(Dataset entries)
────────────────
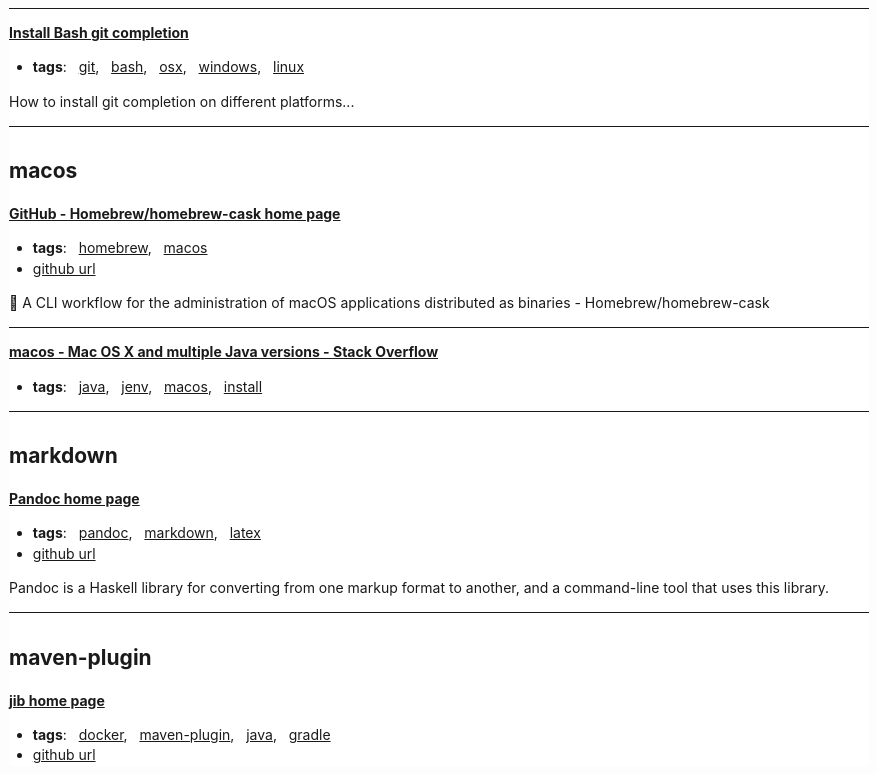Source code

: <hr>

**[Install Bash git completion](https://github.com/bobthecow/git-flow-completion/wiki/Install-Bash-git-completion)**

  * **tags**: &nbsp; [git](https://www.codingmarks.org/search?q=[git]), &nbsp; [bash](https://www.codingmarks.org/search?q=[bash]), &nbsp; [osx](https://www.codingmarks.org/search?q=[osx]), &nbsp; [windows](https://www.codingmarks.org/search?q=[windows]), &nbsp; [linux](https://www.codingmarks.org/search?q=[linux])

How to install git completion on different platforms...

<hr>


## macos 

**[GitHub - Homebrew/homebrew-cask home page](https://github.com/Homebrew/homebrew-cask)**

  * **tags**: &nbsp; [homebrew](https://www.codingmarks.org/search?q=[homebrew]), &nbsp; [macos](https://www.codingmarks.org/search?q=[macos])
  * <i class="fa fa-github fa-lg"></i> [github url](https://github.com/Homebrew/homebrew-cask)

🍻 A CLI workflow for the administration of macOS applications distributed as binaries - Homebrew/homebrew-cask

<hr>

**[macos - Mac OS X and multiple Java versions - Stack Overflow](https://stackoverflow.com/questions/26252591/mac-os-x-and-multiple-java-versions)**

  * **tags**: &nbsp; [java](https://www.codingmarks.org/search?q=[java]), &nbsp; [jenv](https://www.codingmarks.org/search?q=[jenv]), &nbsp; [macos](https://www.codingmarks.org/search?q=[macos]), &nbsp; [install](https://www.codingmarks.org/search?q=[install])
<hr>


## markdown 

**[Pandoc home page](https://pandoc.org/)**

  * **tags**: &nbsp; [pandoc](https://www.codingmarks.org/search?q=[pandoc]), &nbsp; [markdown](https://www.codingmarks.org/search?q=[markdown]), &nbsp; [latex](https://www.codingmarks.org/search?q=[latex])
  * <i class="fa fa-github fa-lg"></i> [github url](https://github.com/jgm/pandoc)

Pandoc is a Haskell library for converting from one markup format to another, and a command-line tool that uses this library. 

<hr>


## maven-plugin 

**[jib home page](https://github.com/GoogleContainerTools/jib)**

  * **tags**: &nbsp; [docker](https://www.codingmarks.org/search?q=[docker]), &nbsp; [maven-plugin](https://www.codingmarks.org/search?q=[maven-plugin]), &nbsp; [java](https://www.codingmarks.org/search?q=[java]), &nbsp; [gradle](https://www.codingmarks.org/search?q=[gradle])
  * <i class="fa fa-github fa-lg"></i> [github url](https://github.com/GoogleContainerTools/jib)


[Persistent]: http://en.wikipedia.org/wiki/Persistent_data_structure
[Immutable]: http://en.wikipedia.org/wiki/Immutable_object
[hash maps tries]: http://en.wikipedia.org/wiki/Hash_array_mapped_trie
[vector tries]: http://hypirion.com/musings/understanding-persistent-vector-pt-1
[Persistent]: http://en.wikipedia.org/wiki/Persistent_data_structure
[Immutable]: http://en.wikipedia.org/wiki/Immutable_object
[hash maps tries]: http://en.wikipedia.org/wiki/Hash_array_mapped_trie
[vector tries]: http://hypirion.com/musings/understanding-persistent-vector-pt-1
────────────────
### Directions for this task
Line by line, restate the data above exactly as it stands, minus the pictures.

### Your solution
Source code

: <hr>

**[Install Bash git completion](https://github.com/bobthecow/git-flow-completion/wiki/Install-Bash-git-completion)**

  * **tags**: &nbsp; [git](https://www.codingmarks.org/search?q=[git]), &nbsp; [bash](https://www.codingmarks.org/search?q=[bash]), &nbsp; [osx](https://www.codingmarks.org/search?q=[osx]), &nbsp; [windows](https://www.codingmarks.org/search?q=[windows]), &nbsp; [linux](https://www.codingmarks.org/search?q=[linux])

How to install git completion on different platforms...

<hr>


## macos 

**[GitHub - Homebrew/homebrew-cask home page](https://github.com/Homebrew/homebrew-cask)**

  * **tags**: &nbsp; [homebrew](https://www.codingmarks.org/search?q=[homebrew]), &nbsp; [macos](https://www.codingmarks.org/search?q=[macos])
  * <i class="fa fa-github fa-lg"></i> [github url](https://github.com/Homebrew/homebrew-cask)

🍻 A CLI workflow for the administration of macOS applications distributed as binaries - Homebrew/homebrew-cask

<hr>

**[macos - Mac OS X and multiple Java versions - Stack Overflow](https://stackoverflow.com/questions/26252591/mac-os-x-and-multiple-java-versions)**

  * **tags**: &nbsp; [java](https://www.codingmarks.org/search?q=[java]), &nbsp; [jenv](https://www.codingmarks.org/search?q=[jenv]), &nbsp; [macos](https://www.codingmarks.org/search?q=[macos]), &nbsp; [install](https://www.codingmarks.org/search?q=[install])
<hr>


## markdown 

**[Pandoc home page](https://pandoc.org/)**

  * **tags**: &nbsp; [pandoc](https://www.codingmarks.org/search?q=[pandoc]), &nbsp; [markdown](https://www.codingmarks.org/search?q=[markdown]), &nbsp; [latex](https://www.codingmarks.org/search?q=[latex])
  * <i class="fa fa-github fa-lg"></i> [github url](https://github.com/jgm/pandoc)

Pandoc is a Haskell library for converting from one markup format to another, and a command-line tool that uses this library. 

<hr>


## maven-plugin 

**[jib home page](https://github.com/GoogleContainerTools/jib)**

  * **tags**: &nbsp; [docker](https://www.codingmarks.org/search?q=[docker]), &nbsp; [maven-plugin](https://www.codingmarks.org/search?q=[maven-plugin]), &nbsp; [java](https://www.codingmarks.org/search?q=[java]), &nbsp; [gradle](https://www.codingmarks.org/search?q=[gradle])
  * <i class="fa fa-github fa-lg"></i> [github url](https://github.com/GoogleContainerTools/jib)


[Persistent]: http://en.wikipedia.org/wiki/Persistent_data_structure
[Immutable]: http://en.wikipedia.org/wiki/Immutable_object
[hash maps tries]: http://en.wikipedia.org/wiki/Hash_array_mapped_trie
[vector tries]: http://hypirion.com/musings/understanding-persistent-vector-pt-1
[Persistent]: http://en.wikipedia.org/wiki/Persistent_data_structure
[Immutable]: http://en.wikipedia.org/wiki/Immutable_object
[hash maps tries]: http://en.wikipedia.org/wiki/Hash_array_mapped_trie
[vector tries]: http://hypirion.com/musings/understanding-persistent-vector-pt-1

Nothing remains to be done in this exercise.